Nuclear Proliferation is more than likely inevitable. Perhaps the biggest reason to attempt to postpone or elimate the program in Iran is that if pushed, Israel will feel compellted to launch a pre-emptive attack on Iran. Imagine the chaos that would result from that.

I find that debate of who is in charge of Iran or who would should villify amazing. In the end, does it matter? If a rogue of any government ever gets nuclear capabiliteis, the world immediately becomes a more dangerous place, no matter if it's Boris Bannanof, Snidely Whiplash, or Lloyd Bridges.

K-Rod said...

Y'all crack me up, everyone knows the mullahs are the puppet masters.

Ahmedinejad is the spokesperson and has spoken of wiping Israel off the map. What part of that don't you understand?

Anonymous said...

my apologies. I meant to get back to this, but got lost in all the Nobel buzz.
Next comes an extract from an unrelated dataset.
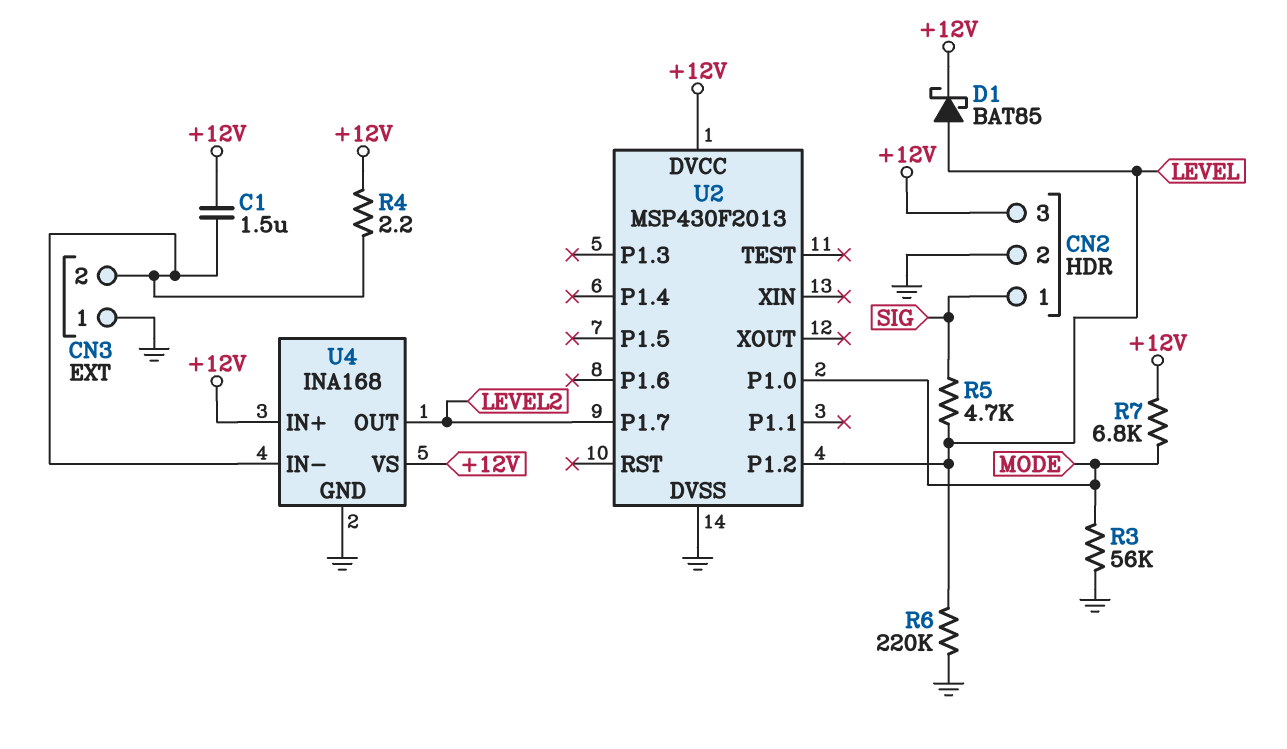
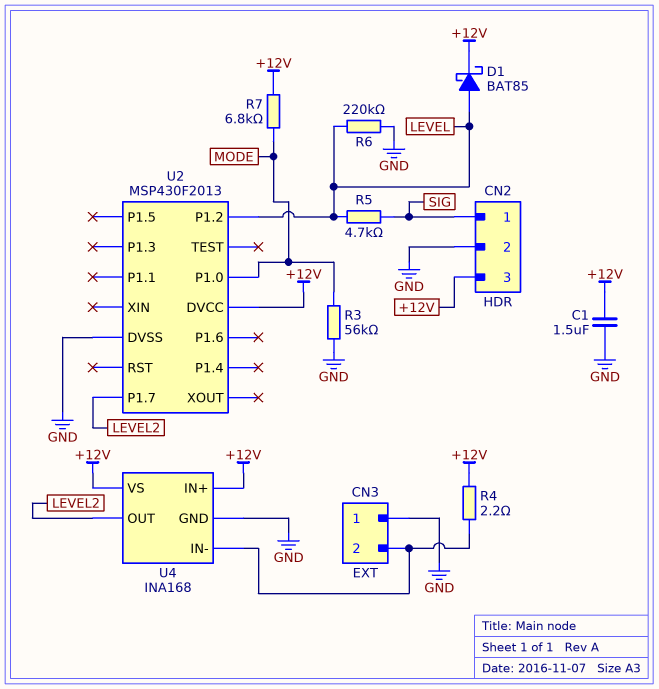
C1: 1.5uF (+12V, CN3/2) -> 1.5uF (+12V, GND)

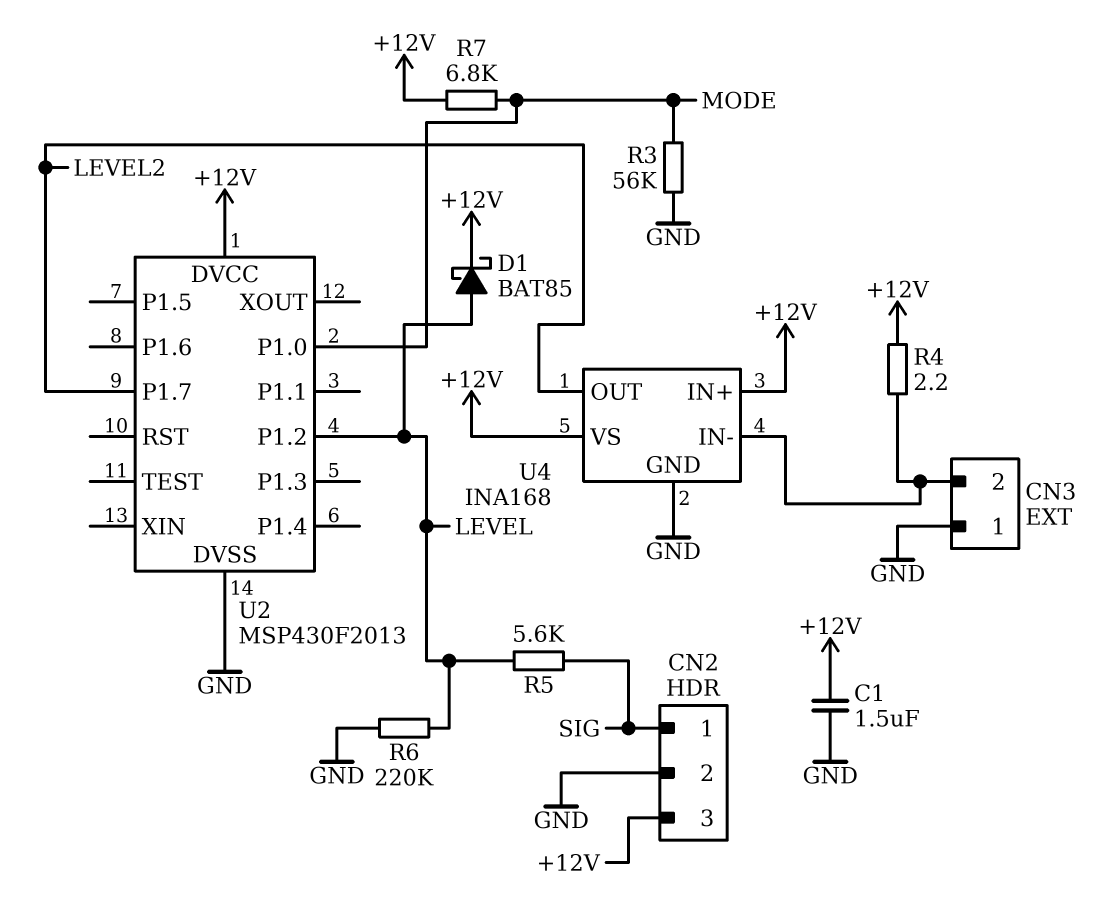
R5: 4.7k (LEVEL, SIG) -> 5.6k (LEVEL, SIG)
Regarding point 1, I really can't speak for Fingar, and would want to do a little research before I commented on the internal politics of the last administrations intelligence apparatus. But as previously noted, I wouldn't make an assessment based upon a WSJ editorial. I do know that there was a steady drumbeat from the neo-cons that something had to be done about Iran, and their preferred something seemed to be bombing, the results of which I am pretty certain would have been disastrous. So if Fingar did something to slow that down, I say buy that man a beer. And I do realize that this is my opinion. But I suspect many would agree with me.
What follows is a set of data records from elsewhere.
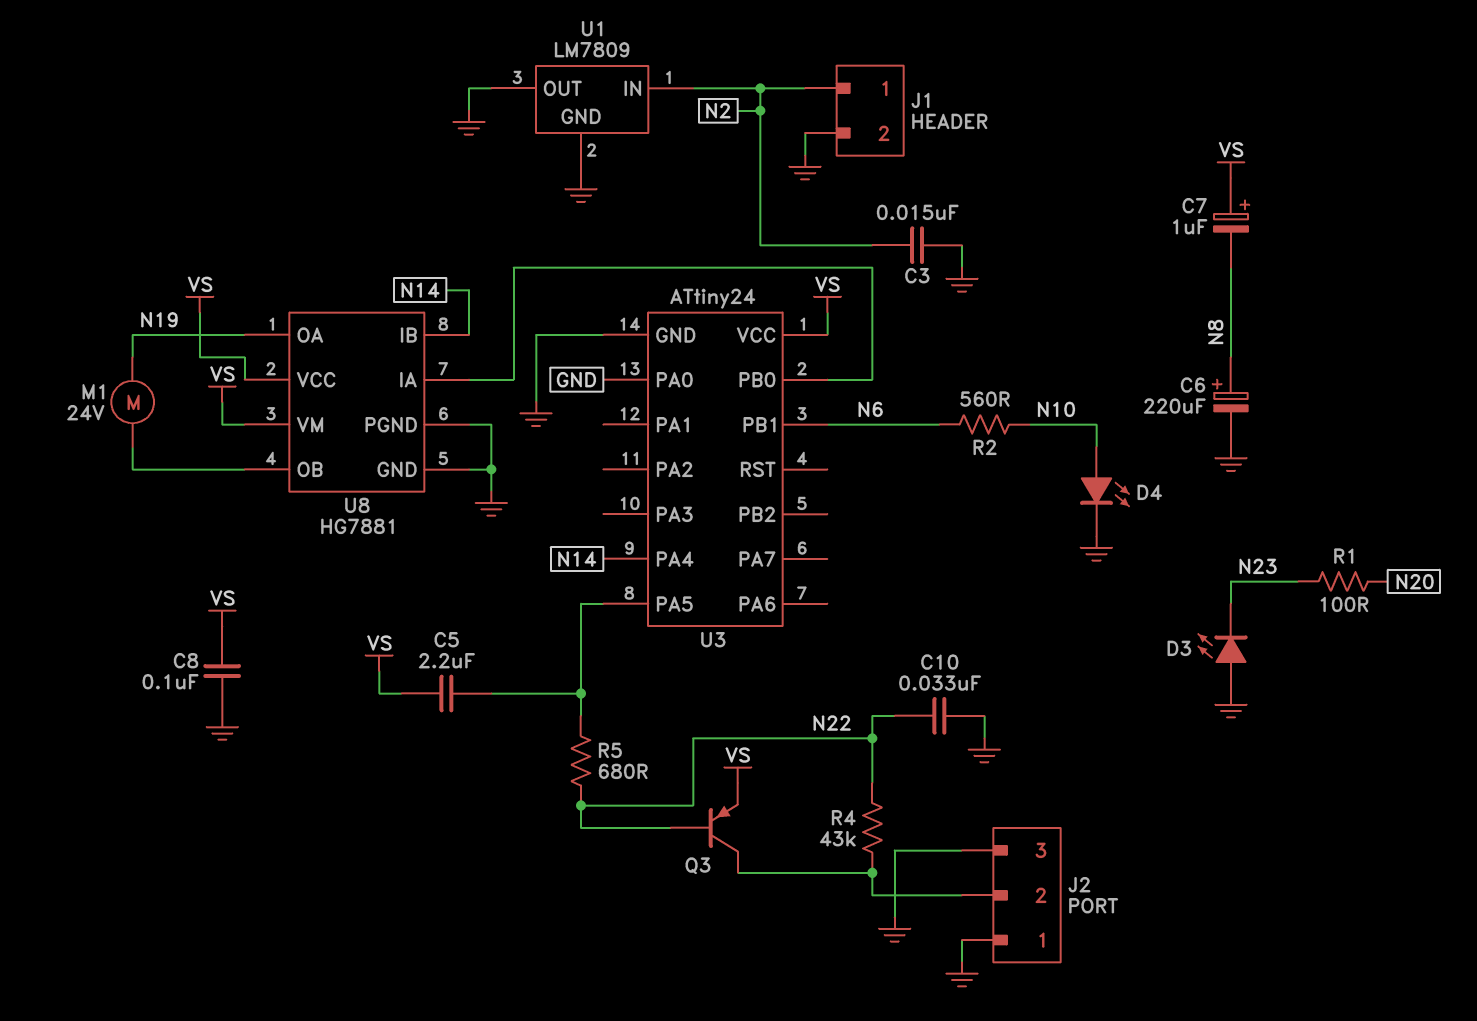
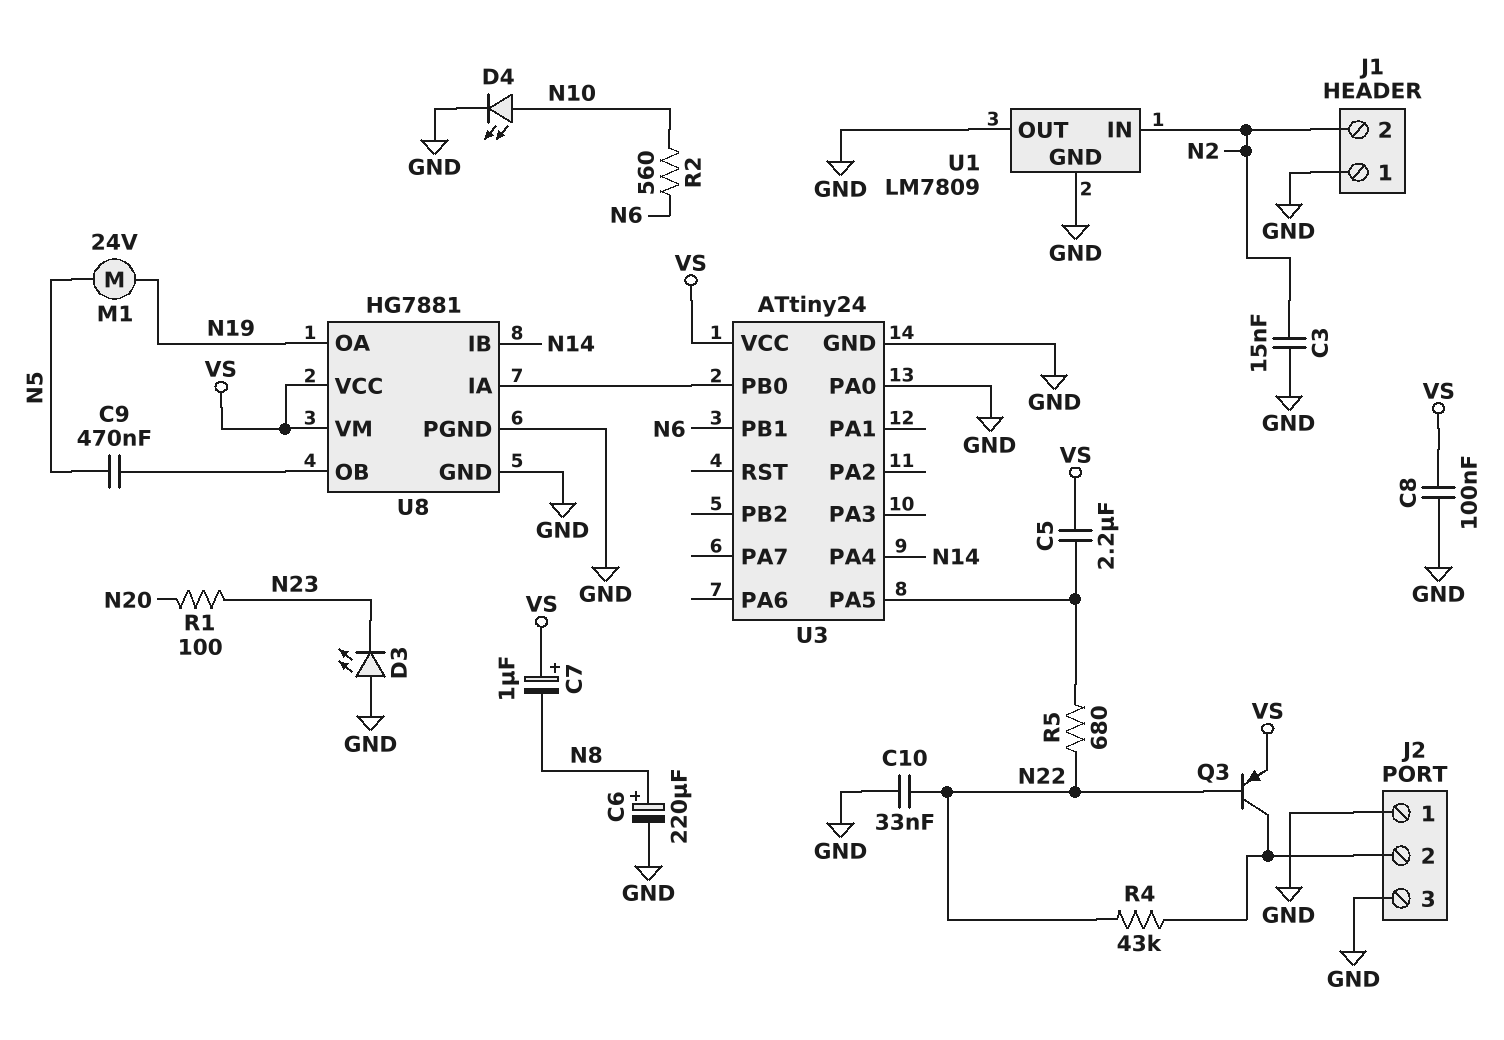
C9: none -> 470nF (N5, U8/OB)
J1 pin 1: N2 -> GND
J1 pin 2: GND -> N2
M1: motor 24V (N19, U8/OB) -> motor 24V (N5, N19)

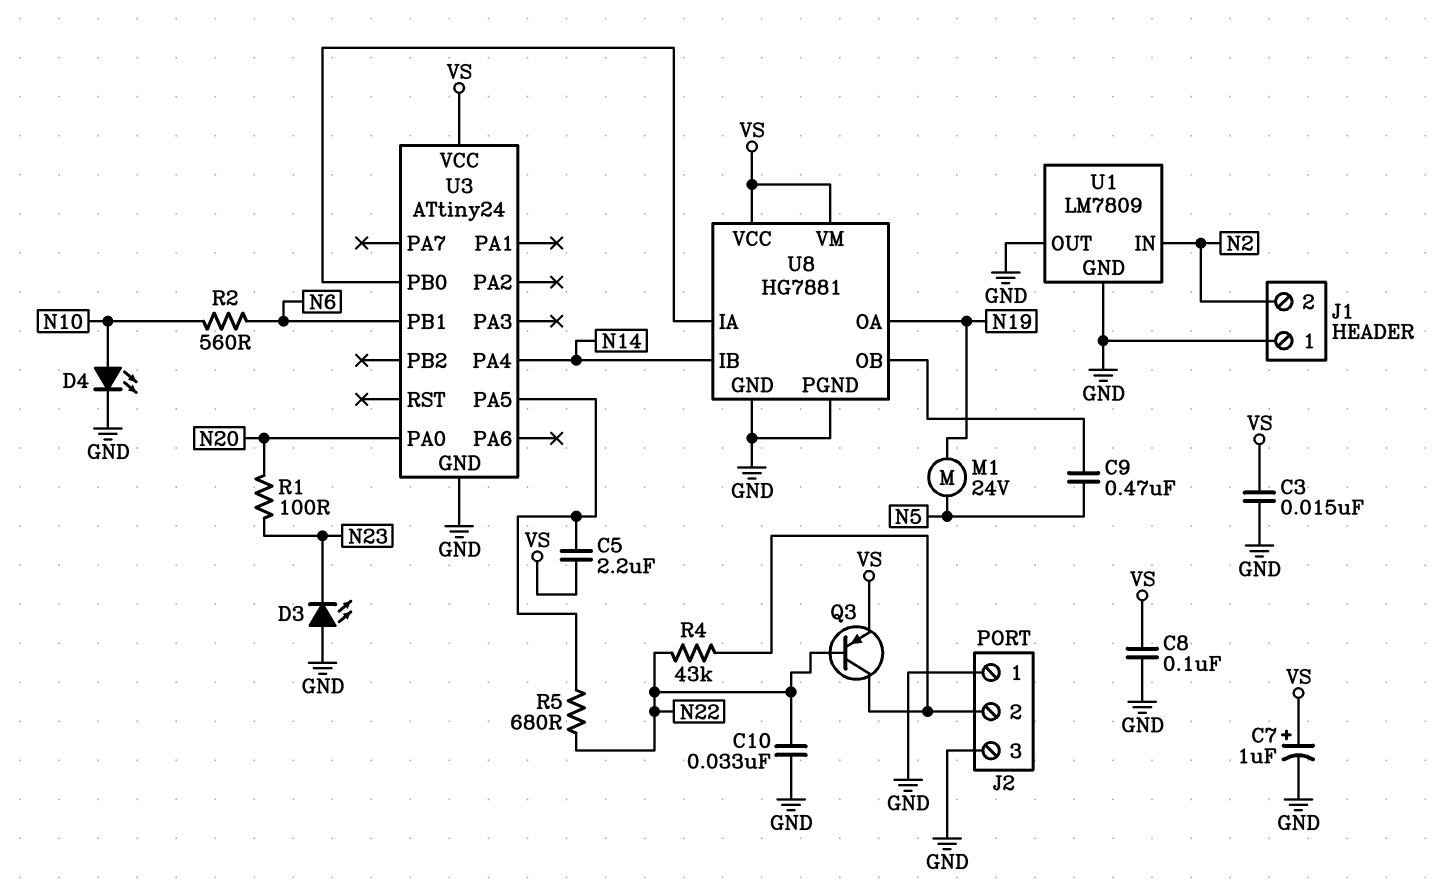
C3: 15nF (GND, N2) -> 15nF (GND, VS)
C6: 220uF (plus N8, minus GND) -> none
C7: 1uF (plus VS, minus N8) -> 1uF (plus VS, minus GND)
U3 pin PA0: GND -> N20

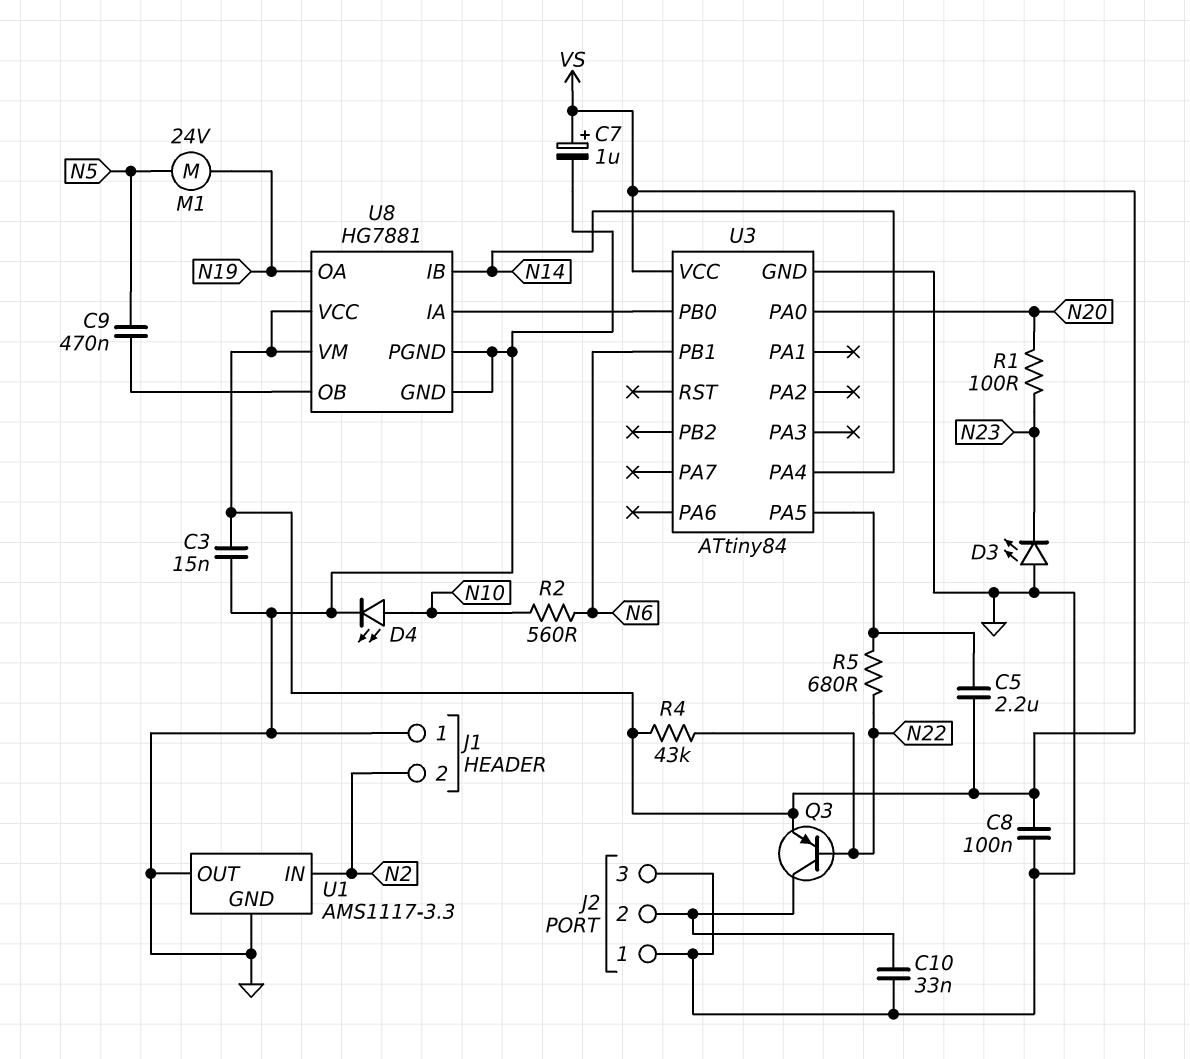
C10: 33nF (GND, N22) -> 33nF (GND, J2/2)
R4: 43k (J2/2, N22) -> 43k (N22, VS)
U1: LM7809 -> AMS1117-3.3
U3: ATtiny24 -> ATtiny84

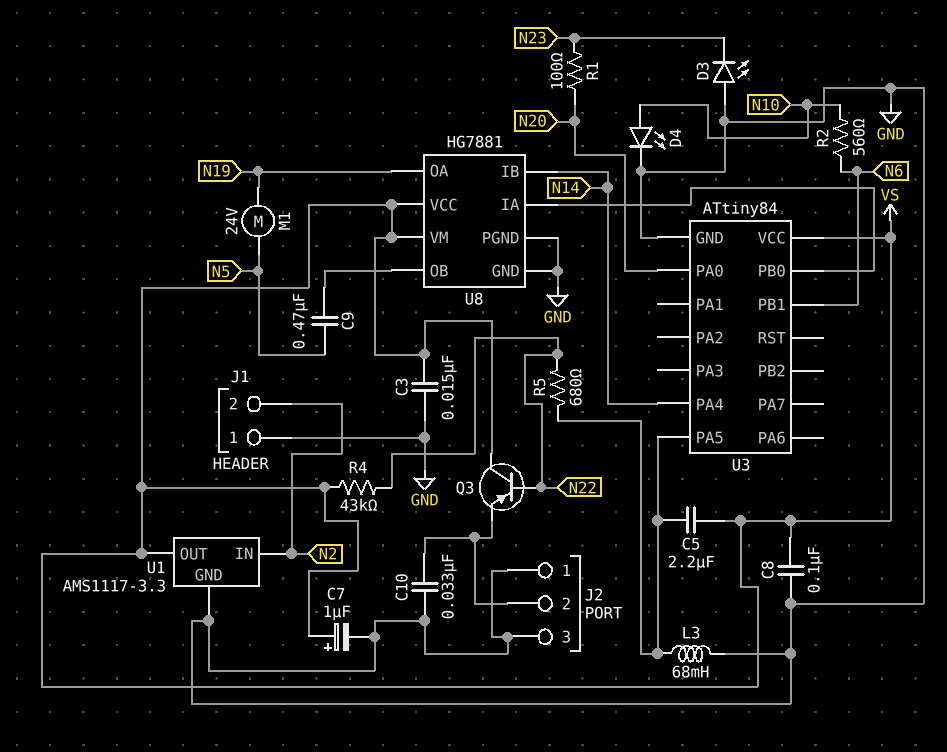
L3: none -> 68mH (GND, U3/PA5)
Q3: PNP (B N22, C J2/2, E VS) -> PNP (B N22, C VS, E J2/2)
U1 pin OUT: GND -> VS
Regarding your points 2, 3 and 4: I am not crazy about the idea of Iran having nukes, and I hope and pray that it doesn't happen. But I suspect that my position is similar to Gino's (Gino or Mark, please post a link to Gino's post). Beyond hard core diplomacy, I really don't see any way of stopping or slowing the forward motion. It is probably as inevitable as China, Pakistan and Israel acquiring nukes. Any country with the physical and monetary resources and brainpower of any of these countries is going to be able to acquire some form of nukes if they resolve to do that.
So let's assume the worst and accept that Iran is going to get their bomb some day in the not too distant future. What happens? I doubt very much that they would use it pre-emptively, for several reasons. First, we have to assume that an Islamic theocracy would be willing to destroy the second most sacred site in all of Islam. Secondly, we have to assume that they would find it acceptable to kill not only Jews, but a greater number of Muslims in a pre-emptive strike (And let's not forget that you really can't hit Israel without hitting the Iranian client-state in southern Lebanon). Third, given Israel's known ability to strike back with much greater force, and the military backing that the Israeli's would get from the US, we have to believe that the Iranians would be prepared to accept the almost certain decimation and possible annihilation of Persian civilization. I really can't imagine that would happen. At least, not from the Iranians. (I believe a much greater threat comes from Pakistan in this regard). The Iranians want their weapon as a deterrent. Rafsanjani said as much in his infamous Islamic Bomb speech a few years ago when he said that an Iranian bomb would create a regional stalemate. And I am not saying that this is a good thing. It may well instigate a Middle East arms race between Iran and Saudi Arabia, and possibly Egypt. So it is worth doing everything within our power diplomatically, to avert. But I don't think it would be the cataclysm so many neo-cons seem to suggest.


my name is Amanda said...

I just wanted to comment here to say "Thanks!" for this thought-provoking discussion - I've really enjoyed reading these comments.

Gino said...

shredz blog, display page, sept 25th.

yer welcome. :)

Anonymous said...

Thanks Gino. Looks like my guess was right. I'll be following your shredz blog.


K-Rod said...

Right, Rupert Murdoch, the evil neo-cons, and the vast-right-wing conspiracy are out to destroy the world, yep, quite the "thought-provoking discussion"!!!!

Only an idiot or a liberal sheeple filled with talking points wouldn't know the real definition of a neo-conservative.

A neo-con is a former Liberal that got mugged by reality.